FDP-Generalsekretär Bijan Djir-Sarai hat sich dafür ausgesprochen, Sanktionen gegen Altkanzler Gerhard Schröder wegen dessen Verbindungen nach Russland zu erwägen. «Wer über personenbezogene Sanktionen spricht, der muss auch über Gerhard Schröder sprechen», sagte Djir-Sarai dem Nachrichtenportal «t-online». «Wir wollen ja jene Gruppen treffen, die Profiteure des Systems Putin sind. Und deshalb ist es nur folgerichtig, zu prüfen, wie wesentlich Schröder für dieses System ist.» Daraus müsse man dann die Konsequenzen ziehen.
Bijan Djir-Sarai (FDP), FDP-Generalsekretär, spricht © Michael Kappeler/dpa/Archivbild

Schröder steht massiv in der Kritik, weil er sich trotz des russischen Angriffs auf die Ukraine nicht von seinen Posten für russische Energieunternehmen trennt. In seinem ersten Interview seit Kriegsbeginn in der «New York Times» hatte er den Krieg zwar als einen Fehler bezeichnet, sich aber nicht vom russischen Präsidenten Wladimir Putin distanziert, mit dem er seit Jahren befreundet ist.
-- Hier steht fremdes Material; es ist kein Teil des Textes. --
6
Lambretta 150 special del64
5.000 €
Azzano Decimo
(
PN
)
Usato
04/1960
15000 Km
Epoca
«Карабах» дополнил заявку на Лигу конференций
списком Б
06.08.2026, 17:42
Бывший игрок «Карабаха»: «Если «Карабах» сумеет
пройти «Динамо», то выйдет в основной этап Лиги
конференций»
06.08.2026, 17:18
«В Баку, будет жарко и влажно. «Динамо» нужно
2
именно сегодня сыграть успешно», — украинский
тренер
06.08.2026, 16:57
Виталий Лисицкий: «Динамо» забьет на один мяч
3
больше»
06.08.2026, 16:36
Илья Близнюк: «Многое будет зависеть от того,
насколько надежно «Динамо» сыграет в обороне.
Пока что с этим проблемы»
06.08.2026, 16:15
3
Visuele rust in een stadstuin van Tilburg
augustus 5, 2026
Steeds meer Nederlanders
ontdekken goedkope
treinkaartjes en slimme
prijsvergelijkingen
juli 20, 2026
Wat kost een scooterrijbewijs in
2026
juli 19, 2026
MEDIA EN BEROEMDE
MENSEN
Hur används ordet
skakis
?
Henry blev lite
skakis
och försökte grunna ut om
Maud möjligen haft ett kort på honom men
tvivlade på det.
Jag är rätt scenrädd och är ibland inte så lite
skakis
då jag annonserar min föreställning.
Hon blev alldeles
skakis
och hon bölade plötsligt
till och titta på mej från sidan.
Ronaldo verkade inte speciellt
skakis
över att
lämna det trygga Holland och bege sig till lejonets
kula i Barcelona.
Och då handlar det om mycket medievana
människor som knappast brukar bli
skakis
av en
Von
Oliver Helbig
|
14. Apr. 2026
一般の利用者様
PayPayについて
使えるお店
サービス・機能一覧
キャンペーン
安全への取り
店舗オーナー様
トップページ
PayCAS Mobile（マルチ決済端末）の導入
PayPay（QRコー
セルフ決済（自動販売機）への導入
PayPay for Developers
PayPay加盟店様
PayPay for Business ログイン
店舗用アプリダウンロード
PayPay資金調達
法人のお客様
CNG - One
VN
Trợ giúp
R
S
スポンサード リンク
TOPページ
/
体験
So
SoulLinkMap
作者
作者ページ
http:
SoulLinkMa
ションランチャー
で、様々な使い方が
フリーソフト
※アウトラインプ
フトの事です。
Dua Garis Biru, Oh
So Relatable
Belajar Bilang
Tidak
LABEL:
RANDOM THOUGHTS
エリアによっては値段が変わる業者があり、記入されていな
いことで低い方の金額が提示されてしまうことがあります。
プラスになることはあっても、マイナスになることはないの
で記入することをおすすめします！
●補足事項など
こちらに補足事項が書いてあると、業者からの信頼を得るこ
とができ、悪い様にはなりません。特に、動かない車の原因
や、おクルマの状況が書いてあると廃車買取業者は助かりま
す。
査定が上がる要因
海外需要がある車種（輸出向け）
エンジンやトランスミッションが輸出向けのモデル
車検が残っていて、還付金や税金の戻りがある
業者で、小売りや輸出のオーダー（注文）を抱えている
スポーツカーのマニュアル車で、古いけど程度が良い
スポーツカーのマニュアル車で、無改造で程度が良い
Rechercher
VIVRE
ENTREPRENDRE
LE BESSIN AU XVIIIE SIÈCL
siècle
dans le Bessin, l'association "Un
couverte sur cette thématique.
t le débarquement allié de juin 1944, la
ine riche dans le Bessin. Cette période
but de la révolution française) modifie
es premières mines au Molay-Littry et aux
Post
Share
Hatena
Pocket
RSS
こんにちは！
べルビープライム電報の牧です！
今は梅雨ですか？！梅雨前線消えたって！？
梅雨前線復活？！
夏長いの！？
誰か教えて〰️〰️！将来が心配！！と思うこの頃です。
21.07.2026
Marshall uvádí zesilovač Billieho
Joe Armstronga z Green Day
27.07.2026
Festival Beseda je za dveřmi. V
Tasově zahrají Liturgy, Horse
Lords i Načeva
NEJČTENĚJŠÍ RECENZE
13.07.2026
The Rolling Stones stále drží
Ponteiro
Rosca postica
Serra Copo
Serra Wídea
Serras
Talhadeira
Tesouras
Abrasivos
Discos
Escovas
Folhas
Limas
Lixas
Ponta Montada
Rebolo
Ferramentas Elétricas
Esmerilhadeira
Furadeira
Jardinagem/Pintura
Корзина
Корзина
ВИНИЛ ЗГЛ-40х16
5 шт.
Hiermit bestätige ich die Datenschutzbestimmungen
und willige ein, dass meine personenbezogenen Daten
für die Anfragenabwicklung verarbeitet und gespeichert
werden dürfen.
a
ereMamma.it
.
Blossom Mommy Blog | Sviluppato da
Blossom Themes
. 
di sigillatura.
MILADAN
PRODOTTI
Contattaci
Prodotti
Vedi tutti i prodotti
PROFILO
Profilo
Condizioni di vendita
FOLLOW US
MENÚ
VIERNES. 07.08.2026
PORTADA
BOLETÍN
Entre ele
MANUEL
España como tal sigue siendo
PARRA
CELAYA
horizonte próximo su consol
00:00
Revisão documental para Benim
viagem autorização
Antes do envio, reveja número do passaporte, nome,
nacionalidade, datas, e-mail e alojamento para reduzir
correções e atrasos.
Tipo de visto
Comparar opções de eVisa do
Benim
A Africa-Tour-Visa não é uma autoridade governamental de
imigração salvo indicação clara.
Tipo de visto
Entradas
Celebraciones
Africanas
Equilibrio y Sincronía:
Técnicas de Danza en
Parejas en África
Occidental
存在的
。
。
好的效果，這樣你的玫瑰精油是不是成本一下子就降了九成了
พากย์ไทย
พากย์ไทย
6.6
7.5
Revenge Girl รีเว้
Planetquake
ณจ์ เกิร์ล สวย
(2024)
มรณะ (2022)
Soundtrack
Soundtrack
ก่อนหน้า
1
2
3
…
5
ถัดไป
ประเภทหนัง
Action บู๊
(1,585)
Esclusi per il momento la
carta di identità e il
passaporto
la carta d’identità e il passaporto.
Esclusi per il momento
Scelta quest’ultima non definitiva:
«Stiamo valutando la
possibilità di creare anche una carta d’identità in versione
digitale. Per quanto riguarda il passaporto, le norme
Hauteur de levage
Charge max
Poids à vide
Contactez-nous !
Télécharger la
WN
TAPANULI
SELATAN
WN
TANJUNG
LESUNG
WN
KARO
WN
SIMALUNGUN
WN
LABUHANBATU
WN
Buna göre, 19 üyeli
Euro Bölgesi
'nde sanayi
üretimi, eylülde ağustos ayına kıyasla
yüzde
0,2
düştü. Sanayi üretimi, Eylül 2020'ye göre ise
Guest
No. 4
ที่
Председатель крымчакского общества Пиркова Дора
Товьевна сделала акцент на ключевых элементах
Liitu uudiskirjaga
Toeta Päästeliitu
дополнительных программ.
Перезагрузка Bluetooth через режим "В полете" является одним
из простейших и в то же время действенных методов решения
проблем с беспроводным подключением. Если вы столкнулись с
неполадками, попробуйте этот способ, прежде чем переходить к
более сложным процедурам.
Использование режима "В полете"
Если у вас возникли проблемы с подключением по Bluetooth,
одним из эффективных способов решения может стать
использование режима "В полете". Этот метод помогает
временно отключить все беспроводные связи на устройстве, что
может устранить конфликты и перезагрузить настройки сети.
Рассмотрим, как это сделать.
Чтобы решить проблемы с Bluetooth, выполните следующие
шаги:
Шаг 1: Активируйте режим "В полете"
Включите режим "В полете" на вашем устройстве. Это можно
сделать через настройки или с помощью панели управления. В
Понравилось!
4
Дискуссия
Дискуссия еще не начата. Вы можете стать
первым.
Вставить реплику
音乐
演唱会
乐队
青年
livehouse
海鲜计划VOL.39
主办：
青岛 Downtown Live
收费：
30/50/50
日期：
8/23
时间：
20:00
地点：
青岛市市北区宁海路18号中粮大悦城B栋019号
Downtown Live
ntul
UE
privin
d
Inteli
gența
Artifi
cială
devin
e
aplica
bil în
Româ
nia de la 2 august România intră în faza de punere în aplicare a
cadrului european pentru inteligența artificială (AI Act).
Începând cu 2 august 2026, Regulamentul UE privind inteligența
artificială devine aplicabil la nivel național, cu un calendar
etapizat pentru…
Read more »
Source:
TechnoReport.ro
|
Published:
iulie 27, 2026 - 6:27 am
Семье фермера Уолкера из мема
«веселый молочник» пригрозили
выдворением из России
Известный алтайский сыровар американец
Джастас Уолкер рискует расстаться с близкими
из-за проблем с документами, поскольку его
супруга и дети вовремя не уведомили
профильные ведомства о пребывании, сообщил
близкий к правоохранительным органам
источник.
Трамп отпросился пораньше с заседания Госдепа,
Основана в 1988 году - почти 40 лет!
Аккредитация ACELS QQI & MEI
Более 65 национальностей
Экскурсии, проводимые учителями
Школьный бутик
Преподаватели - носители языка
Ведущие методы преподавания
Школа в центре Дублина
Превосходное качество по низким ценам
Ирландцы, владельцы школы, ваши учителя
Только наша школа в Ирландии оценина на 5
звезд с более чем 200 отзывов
Parteichefin Saskia Esken forderte Schröder daraufhin vergangene Woche auf, nach fast 60 Jahren Mitgliedschaft aus der SPD auszutreten. Mehrere Politiker von FDP, Grünen und CDU forderten Sanktionen gegen Schröder.

Schröder war schon kurz nach dem Ausscheiden aus seinem Regierungsamt 2005 bei der Pipeline-Gesellschaft Nord Stream eingestiegen. Dort ist er immer noch Vorsitzender des Gesellschafterausschusses. Außerdem ist er Aufsichtsratschef beim staatlichen russischen Energieriesen Rosneft und im zuständigen Handelsregister nach wie vor als Verwaltungsratspräsident der Nord Stream 2 AG eingetragen. Für den Aufsichtsrat des russischen Gas-Giganten Gazprom ist er nominiert.

Djir-Sarai forderte: «Gerhard Schröder muss seine Ausstattung als Bundeskanzler a.D. verlieren. Ich denke da insbesondere an sein Büro und an andere staatliche Unterstützungen, für die die Steuerzahlerinnen und Steuerzahler aufkommen.» Schröder gehöre zum «System Putin», und das seit vielen Jahren. «Ein ehemaliger deutscher Bundeskanzler in einer solchen Position ist äußerst problematisch, auch für das Ansehen Deutschlands.»